Текст: Андрей Васянин
«Зависть» – один из главных русских романов XX века, книга про сквозного для русской литературы героя, лишнего человека, на сей раз – постреволюционной России со всеми присущими «лишним» грехами, но прежде всего завистью. Николай Кавалеров движим завистью ко всему, что встречается ему на пути. Ревнует к благополучию хозяина квартиры, в которую тот селит его, подобранного на улице, завидует здоровью его приемного сына-футболиста, злясь на строящийся вокруг него, такого великого и неоцененного, новый мир образца 1927 года, времени выхода книги.
Кураторы сплавляют на выставке мир художественный и документальный, метафору и реальность.
Места на первом этаже музея не так много, но это только вдохновляет авторов выставки, старающихся насытить смыслами каждый метр зала. Скамья-топчан, на которой спал Кавалеров, укрыта целым покрывалом историй, созданных рукой художника Михаила Сорокина: змеи вместо завязок на кальсонах Андрея Бабичева, дьявол, склоняющий к смертному греху зависти, и сам Кавалеров – на диване, притворяется спящим. Художник работал по ткани без трафаретов, маркером, потом акрилом.

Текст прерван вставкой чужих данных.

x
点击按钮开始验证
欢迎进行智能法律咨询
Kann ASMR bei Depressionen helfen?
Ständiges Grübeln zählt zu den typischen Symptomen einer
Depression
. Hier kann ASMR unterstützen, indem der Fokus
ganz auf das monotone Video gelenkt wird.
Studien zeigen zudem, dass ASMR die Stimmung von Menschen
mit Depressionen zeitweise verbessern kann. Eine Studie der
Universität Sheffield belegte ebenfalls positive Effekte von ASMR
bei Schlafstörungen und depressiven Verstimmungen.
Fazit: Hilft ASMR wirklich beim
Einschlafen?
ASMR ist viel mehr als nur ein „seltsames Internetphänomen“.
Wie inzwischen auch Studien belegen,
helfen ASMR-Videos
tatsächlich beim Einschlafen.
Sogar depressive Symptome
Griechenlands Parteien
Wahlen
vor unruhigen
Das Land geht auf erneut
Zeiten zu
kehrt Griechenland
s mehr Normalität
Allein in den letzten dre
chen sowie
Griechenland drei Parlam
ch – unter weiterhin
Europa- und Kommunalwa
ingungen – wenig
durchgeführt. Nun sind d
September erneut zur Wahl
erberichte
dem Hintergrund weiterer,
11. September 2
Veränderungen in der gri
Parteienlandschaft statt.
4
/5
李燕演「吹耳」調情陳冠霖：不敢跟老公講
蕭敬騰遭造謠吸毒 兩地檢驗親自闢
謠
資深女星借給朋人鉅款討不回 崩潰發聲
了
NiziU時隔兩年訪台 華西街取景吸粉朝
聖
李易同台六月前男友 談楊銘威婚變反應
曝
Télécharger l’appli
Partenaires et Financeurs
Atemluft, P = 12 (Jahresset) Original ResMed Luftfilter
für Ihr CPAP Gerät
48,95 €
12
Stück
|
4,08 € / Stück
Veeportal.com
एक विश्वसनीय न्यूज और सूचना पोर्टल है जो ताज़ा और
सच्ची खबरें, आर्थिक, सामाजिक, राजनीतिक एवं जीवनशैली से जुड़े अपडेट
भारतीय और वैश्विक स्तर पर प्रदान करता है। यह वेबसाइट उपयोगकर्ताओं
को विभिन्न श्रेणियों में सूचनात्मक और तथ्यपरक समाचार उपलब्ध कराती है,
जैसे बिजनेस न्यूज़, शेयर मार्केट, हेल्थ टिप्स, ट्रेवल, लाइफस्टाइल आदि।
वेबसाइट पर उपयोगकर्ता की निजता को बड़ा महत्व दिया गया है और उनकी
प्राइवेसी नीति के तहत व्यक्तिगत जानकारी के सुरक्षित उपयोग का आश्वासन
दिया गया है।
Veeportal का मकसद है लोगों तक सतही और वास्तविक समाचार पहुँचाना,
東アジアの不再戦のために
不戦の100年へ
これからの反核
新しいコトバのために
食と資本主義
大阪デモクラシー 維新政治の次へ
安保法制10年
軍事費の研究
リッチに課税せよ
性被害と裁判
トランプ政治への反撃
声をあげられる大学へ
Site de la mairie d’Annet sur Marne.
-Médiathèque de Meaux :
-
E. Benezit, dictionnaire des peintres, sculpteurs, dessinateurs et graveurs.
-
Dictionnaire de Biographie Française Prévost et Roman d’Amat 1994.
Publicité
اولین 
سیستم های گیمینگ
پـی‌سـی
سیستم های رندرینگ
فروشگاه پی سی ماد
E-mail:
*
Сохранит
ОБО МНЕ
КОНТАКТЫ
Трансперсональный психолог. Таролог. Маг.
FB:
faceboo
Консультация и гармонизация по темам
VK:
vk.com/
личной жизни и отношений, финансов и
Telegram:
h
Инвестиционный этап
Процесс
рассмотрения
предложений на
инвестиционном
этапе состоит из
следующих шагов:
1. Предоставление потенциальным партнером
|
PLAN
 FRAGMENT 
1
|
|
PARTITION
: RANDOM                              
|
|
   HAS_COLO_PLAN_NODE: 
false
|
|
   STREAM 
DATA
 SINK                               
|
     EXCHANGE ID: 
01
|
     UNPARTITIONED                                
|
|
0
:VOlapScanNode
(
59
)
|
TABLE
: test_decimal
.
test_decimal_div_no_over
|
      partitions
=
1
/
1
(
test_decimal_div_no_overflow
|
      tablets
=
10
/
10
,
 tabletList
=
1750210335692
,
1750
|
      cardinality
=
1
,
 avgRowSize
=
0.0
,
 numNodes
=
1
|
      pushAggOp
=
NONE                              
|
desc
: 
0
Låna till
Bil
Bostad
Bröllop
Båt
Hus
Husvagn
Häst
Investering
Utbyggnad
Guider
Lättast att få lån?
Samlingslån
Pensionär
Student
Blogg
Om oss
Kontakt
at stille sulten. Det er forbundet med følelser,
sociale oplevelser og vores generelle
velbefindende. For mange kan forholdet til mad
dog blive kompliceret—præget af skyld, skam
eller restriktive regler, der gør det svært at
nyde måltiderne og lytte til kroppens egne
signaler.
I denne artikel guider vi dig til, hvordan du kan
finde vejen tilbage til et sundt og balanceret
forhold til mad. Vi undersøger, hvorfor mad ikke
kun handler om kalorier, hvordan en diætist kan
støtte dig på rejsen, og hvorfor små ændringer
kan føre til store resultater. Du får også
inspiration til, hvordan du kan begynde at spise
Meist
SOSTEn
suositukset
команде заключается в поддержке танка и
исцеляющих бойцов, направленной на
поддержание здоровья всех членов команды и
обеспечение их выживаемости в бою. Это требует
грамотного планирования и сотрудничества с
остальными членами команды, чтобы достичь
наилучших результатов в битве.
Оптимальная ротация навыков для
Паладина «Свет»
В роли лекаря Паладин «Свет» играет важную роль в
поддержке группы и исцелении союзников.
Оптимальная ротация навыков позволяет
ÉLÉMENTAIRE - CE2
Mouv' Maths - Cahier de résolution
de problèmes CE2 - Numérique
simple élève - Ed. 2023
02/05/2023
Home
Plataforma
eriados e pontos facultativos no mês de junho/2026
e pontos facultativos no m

"Он поет по утрам в клозете" – первая, знаменитая фраза романа. На возвышении в углу зала – расписной унитаз, почти писсуар Дюшана, на дверце бутафорского клозета – футбольные стикеры-вымпелы Володи-футболиста. Фрагмент той самой песни про здоровый кишечник, которую пел по утрам хозяин квартиры, нанесена на прозрачный лист в образе облака, одного из тех, что висят над головами зрителей по всему залу с цитатами из романа. «С высот благополучия спустили вы на меня облако постели...» – авторы выставки напоминают о письме Кавалерова приютившему его Бабичеву.
«Страшная кровать. Я боялся ее, как привидения» – следующее облако, уже в декорации комнаты мадам Прокопович, 40-летней жирной дамы, приютившей в конце романа Кавалерова, всю жизнь мечтавшего о необычайной любви.
При входе на выставку зрителя встречает кинетическая скульптура Виктора Гоппе – сочленения деревянных плоскостей и стальных лент, образ машины «Офелия», способной якобы творить чудеса, но так и не появляющейся в романе. На столе в посередине зала – пивная кружка: Иван, брат Андрея Бабичева, шляется по пивным, рисует за деньги портреты. Не многовато ли метафор и смыслов на выставке, рассчитанной, в том числе, на публику, не читавшую «Зависть» и с трудом вспоминающую фильм «Три толстяка» по пьесе Юрия Олеши?
Но, по словам кураторов, это и было их задачей – вернуть роман Олеши в круг чтения. Ведь он – не только о зависти, но и о времени, в которое писался. "Это настолько емкая метафора времени, настолько всеобъемлющая, не принимающая никакую из сторон, боровшихся тогда, что без «Зависти» невозможно понять ни двадцатых годов, ни ХХ столетия в целом", – говорит директор Государственного музея истории российской литературы имени Даля Дмитрий Бак.
Реальность XX века встречает зрителя, поднимающегося на второй этаж Дома-музея – вот эскизы костюмов и режиссерские наброски 1929 года к вахтанговскому спектаклю "Заговор чувств" по пьесе на основе романа, оригиналы авторской правки и набросков к пьесе. Завершает выставку результат исследования – дерево с ветками-планками, на которых сотрудники музея выписали из романа "Зависть" слова, называющие чувства. На «дереве» хватило места не всем.